** Opening INPUT RECORDS block **
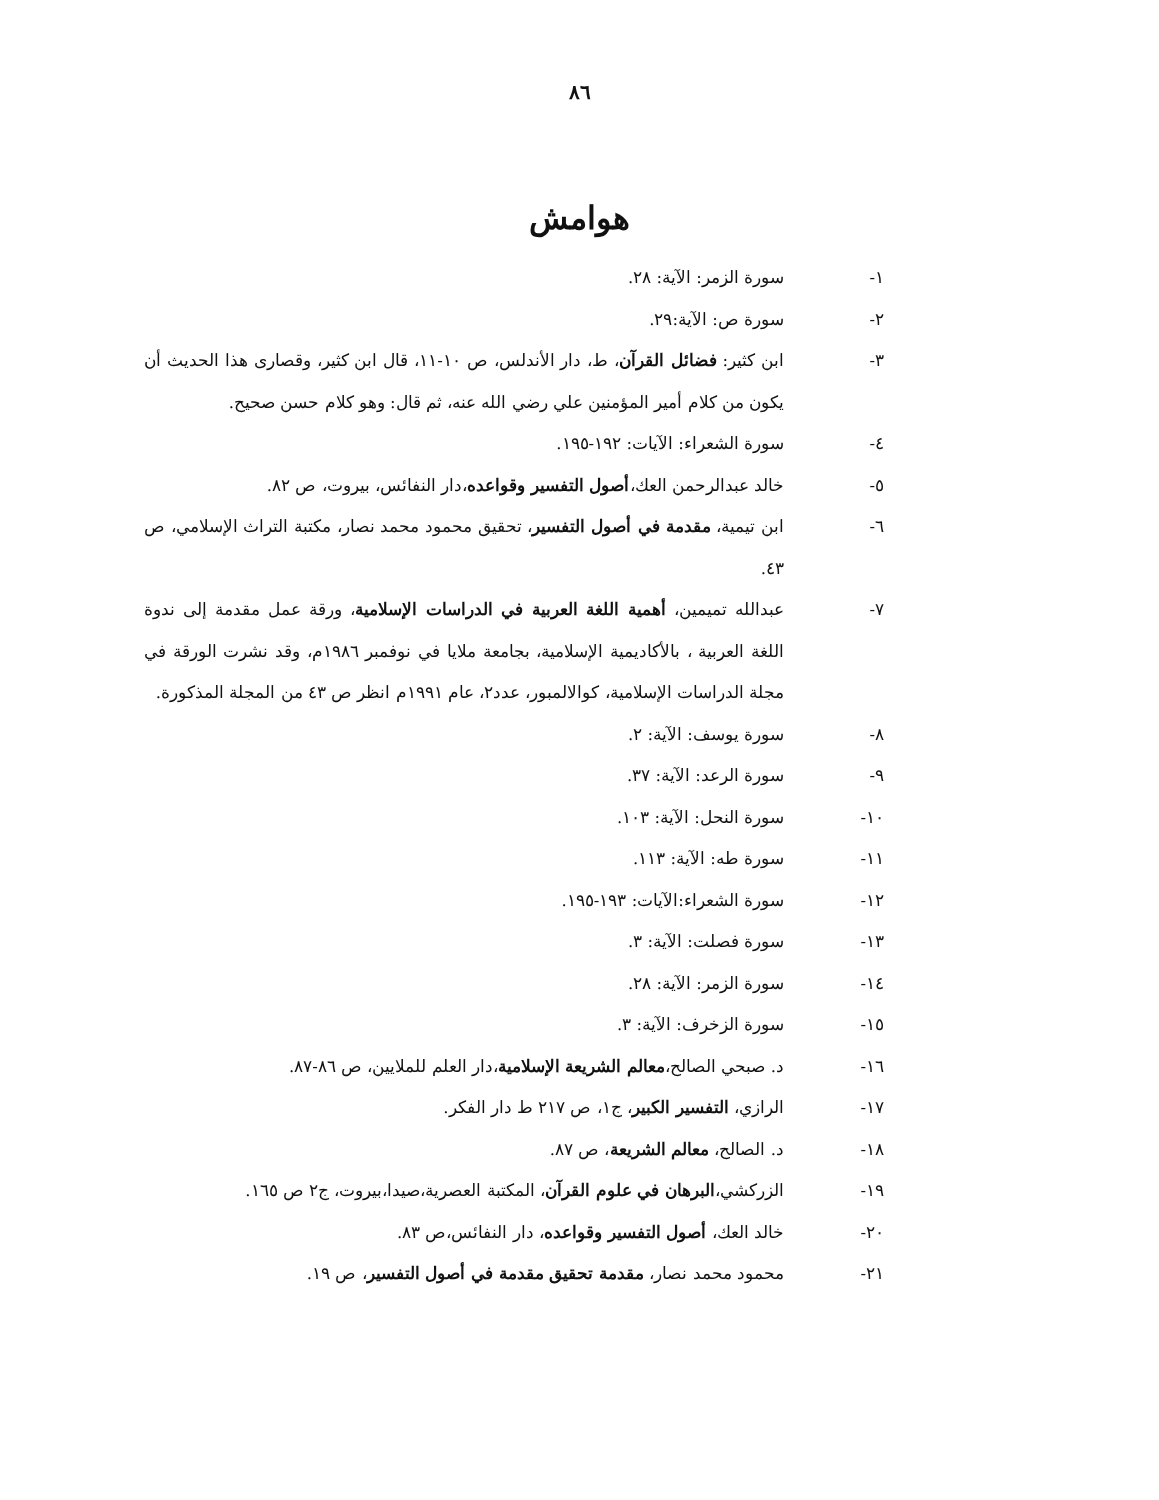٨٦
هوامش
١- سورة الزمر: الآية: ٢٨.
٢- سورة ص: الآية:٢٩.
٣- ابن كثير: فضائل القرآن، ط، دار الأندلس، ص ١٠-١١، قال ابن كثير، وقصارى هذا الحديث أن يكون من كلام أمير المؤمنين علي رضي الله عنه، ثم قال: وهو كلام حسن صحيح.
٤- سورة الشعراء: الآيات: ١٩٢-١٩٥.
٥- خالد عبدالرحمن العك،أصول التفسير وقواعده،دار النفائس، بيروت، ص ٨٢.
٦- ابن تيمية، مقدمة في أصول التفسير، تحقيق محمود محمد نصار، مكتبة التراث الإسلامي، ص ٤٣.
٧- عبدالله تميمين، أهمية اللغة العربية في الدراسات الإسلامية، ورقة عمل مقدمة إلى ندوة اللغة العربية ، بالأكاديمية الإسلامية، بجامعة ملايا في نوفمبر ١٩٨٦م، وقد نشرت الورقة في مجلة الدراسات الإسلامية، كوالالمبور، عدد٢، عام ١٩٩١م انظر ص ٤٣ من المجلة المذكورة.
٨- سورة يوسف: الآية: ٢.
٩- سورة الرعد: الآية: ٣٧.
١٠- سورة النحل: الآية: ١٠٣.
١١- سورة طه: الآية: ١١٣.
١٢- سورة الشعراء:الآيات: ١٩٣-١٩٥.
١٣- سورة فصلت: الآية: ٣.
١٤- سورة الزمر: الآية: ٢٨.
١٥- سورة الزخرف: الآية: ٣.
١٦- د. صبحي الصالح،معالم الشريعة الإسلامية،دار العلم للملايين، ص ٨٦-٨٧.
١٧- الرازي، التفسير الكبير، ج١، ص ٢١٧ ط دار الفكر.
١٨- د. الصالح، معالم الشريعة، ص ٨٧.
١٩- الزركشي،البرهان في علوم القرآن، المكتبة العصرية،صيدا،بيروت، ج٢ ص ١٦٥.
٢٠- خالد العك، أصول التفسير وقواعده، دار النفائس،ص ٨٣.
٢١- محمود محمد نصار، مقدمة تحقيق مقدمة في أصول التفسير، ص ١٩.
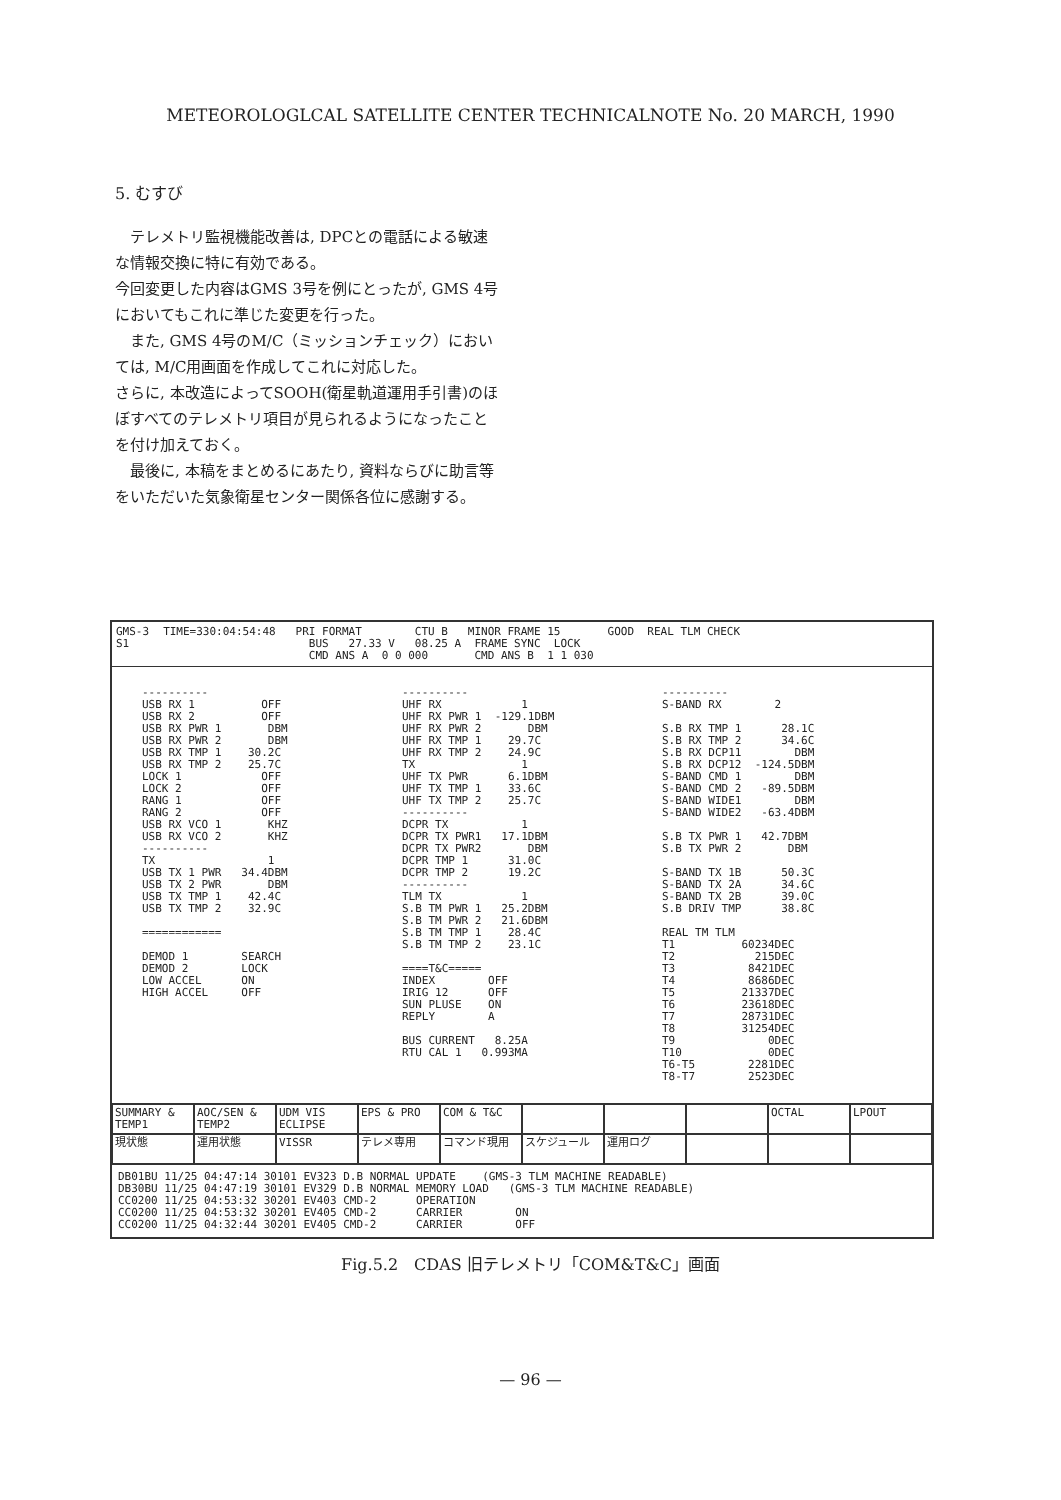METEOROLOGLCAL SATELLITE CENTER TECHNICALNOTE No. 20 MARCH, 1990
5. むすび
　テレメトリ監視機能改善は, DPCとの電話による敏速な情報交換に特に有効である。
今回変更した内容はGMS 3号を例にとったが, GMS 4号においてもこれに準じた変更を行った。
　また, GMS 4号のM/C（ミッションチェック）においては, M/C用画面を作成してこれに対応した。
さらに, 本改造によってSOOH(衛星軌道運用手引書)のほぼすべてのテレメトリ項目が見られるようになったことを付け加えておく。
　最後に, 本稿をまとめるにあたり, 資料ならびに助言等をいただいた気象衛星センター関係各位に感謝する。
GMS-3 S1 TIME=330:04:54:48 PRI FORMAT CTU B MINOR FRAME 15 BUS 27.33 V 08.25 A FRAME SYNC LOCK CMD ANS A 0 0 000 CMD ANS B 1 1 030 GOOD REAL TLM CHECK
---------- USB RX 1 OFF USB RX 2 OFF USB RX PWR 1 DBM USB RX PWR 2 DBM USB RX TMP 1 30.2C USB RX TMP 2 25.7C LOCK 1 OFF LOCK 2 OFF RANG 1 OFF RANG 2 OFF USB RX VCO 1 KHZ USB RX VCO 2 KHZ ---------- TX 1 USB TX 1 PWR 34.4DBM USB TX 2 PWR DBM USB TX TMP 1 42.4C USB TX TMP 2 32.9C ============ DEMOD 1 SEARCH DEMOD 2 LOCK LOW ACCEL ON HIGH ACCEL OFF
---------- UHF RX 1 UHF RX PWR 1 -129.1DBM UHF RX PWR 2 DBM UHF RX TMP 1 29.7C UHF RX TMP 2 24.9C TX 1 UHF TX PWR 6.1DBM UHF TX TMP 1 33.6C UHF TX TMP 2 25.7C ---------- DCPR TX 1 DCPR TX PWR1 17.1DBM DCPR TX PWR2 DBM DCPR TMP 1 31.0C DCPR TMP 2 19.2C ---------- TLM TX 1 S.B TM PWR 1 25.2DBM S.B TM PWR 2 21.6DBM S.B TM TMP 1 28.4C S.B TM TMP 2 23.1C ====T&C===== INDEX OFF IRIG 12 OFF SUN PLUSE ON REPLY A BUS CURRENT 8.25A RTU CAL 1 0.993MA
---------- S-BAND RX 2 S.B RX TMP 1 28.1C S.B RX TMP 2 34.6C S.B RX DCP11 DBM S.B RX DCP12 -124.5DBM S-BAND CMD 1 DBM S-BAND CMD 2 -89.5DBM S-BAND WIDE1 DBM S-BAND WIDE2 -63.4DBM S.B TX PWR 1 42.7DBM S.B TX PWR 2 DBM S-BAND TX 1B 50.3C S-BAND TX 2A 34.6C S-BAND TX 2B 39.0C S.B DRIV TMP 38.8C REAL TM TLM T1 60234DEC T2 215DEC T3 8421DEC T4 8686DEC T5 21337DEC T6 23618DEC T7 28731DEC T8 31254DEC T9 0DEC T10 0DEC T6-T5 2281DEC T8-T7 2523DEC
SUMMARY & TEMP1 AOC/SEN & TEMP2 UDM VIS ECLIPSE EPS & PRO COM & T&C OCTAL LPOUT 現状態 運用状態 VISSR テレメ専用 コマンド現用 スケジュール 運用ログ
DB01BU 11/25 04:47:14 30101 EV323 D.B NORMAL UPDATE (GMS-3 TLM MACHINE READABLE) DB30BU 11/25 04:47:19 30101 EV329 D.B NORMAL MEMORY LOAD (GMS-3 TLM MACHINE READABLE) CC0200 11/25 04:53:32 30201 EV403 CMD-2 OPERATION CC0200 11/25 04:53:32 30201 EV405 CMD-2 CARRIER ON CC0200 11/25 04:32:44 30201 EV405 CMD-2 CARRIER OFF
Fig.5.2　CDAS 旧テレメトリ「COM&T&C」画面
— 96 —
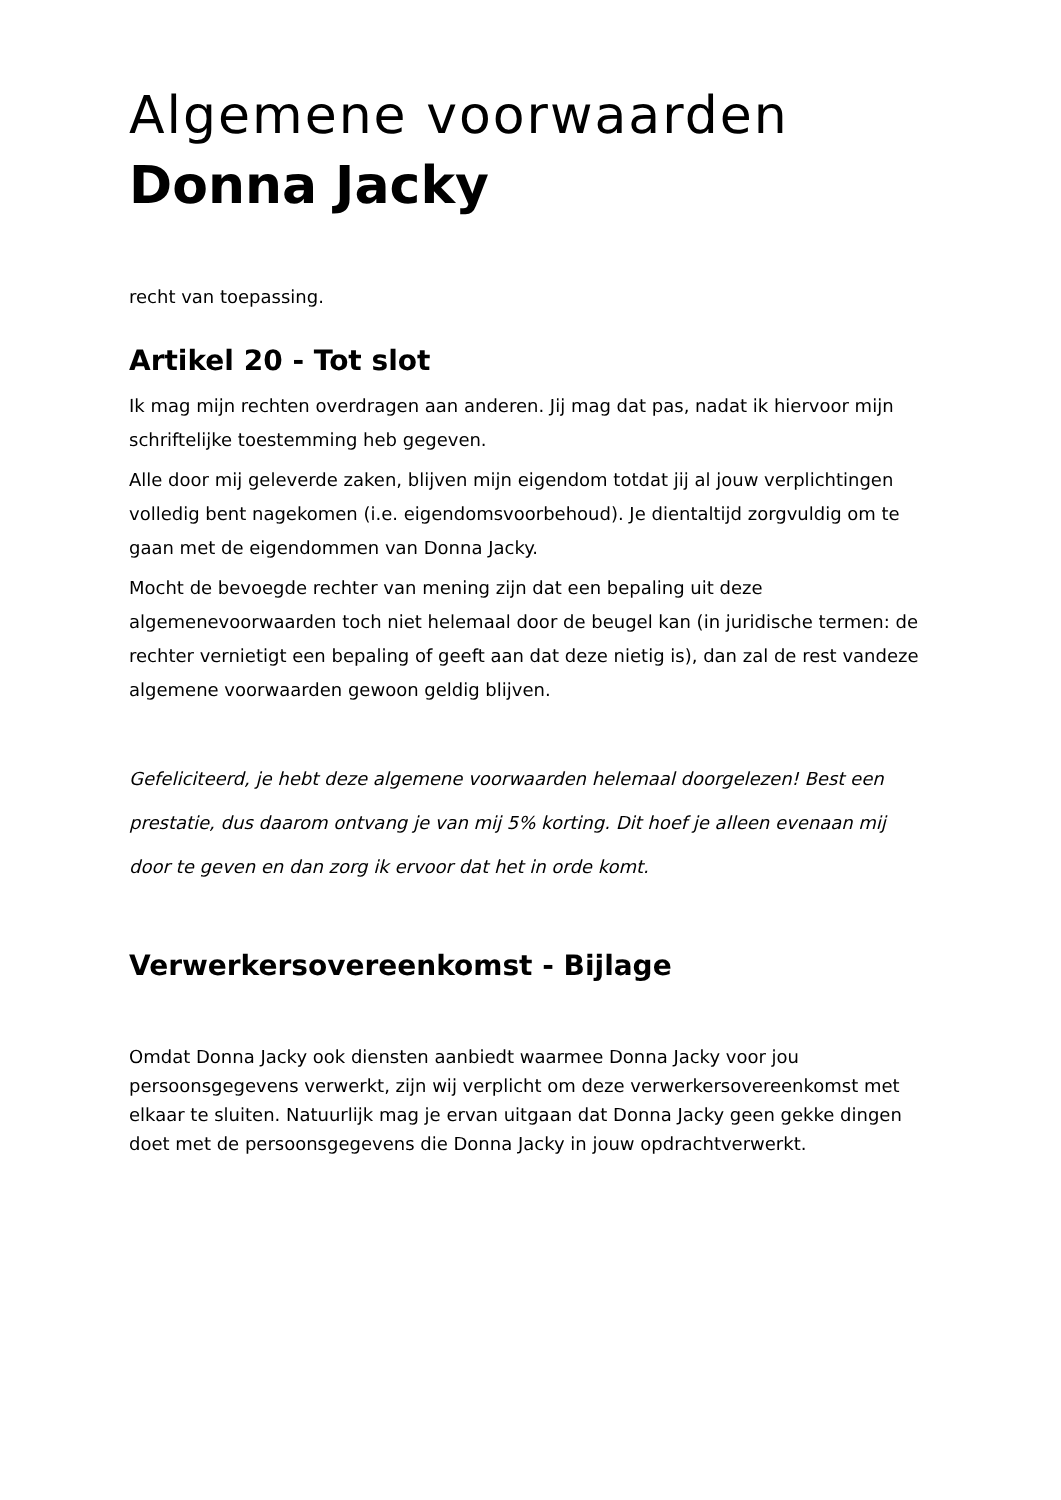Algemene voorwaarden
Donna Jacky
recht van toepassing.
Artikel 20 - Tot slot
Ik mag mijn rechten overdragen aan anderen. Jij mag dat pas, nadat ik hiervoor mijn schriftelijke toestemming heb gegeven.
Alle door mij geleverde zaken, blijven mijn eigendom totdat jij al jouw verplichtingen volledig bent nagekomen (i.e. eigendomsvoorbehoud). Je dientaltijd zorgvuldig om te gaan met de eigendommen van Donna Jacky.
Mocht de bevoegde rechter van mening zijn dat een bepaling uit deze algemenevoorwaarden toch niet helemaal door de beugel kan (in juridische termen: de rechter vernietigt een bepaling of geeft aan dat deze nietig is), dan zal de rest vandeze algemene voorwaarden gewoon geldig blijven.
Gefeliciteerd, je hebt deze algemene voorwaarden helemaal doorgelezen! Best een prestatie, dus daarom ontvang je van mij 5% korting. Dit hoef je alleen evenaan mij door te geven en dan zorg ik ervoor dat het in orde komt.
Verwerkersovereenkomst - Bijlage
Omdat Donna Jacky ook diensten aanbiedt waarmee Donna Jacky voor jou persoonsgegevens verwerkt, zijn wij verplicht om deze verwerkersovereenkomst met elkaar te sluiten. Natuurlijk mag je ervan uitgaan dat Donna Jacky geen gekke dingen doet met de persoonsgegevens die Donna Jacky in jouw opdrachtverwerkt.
** Closing INPUT RECORDS block **
### EXERCISE GOAL
The answer is those lines of the material above that run from the one containing "١٦- د. صبحي" up to and including the one containing "GMS-3 S1 TIME=330:04:54:48", restated exactly and without images.

### TASK OUTPUT
١٦- د. صبحي الصالح،معالم الشريعة الإسلامية،دار العلم للملايين، ص ٨٦-٨٧.
١٧- الرازي، التفسير الكبير، ج١، ص ٢١٧ ط دار الفكر.
١٨- د. الصالح، معالم الشريعة، ص ٨٧.
١٩- الزركشي،البرهان في علوم القرآن، المكتبة العصرية،صيدا،بيروت، ج٢ ص ١٦٥.
٢٠- خالد العك، أصول التفسير وقواعده، دار النفائس،ص ٨٣.
٢١- محمود محمد نصار، مقدمة تحقيق مقدمة في أصول التفسير، ص ١٩.
METEOROLOGLCAL SATELLITE CENTER TECHNICALNOTE No. 20 MARCH, 1990
5. むすび
　テレメトリ監視機能改善は, DPCとの電話による敏速な情報交換に特に有効である。
今回変更した内容はGMS 3号を例にとったが, GMS 4号においてもこれに準じた変更を行った。
　また, GMS 4号のM/C（ミッションチェック）においては, M/C用画面を作成してこれに対応した。
さらに, 本改造によってSOOH(衛星軌道運用手引書)のほぼすべてのテレメトリ項目が見られるようになったことを付け加えておく。
　最後に, 本稿をまとめるにあたり, 資料ならびに助言等をいただいた気象衛星センター関係各位に感謝する。
GMS-3 S1 TIME=330:04:54:48 PRI FORMAT CTU B MINOR FRAME 15 BUS 27.33 V 08.25 A FRAME SYNC LOCK CMD ANS A 0 0 000 CMD ANS B 1 1 030 GOOD REAL TLM CHECK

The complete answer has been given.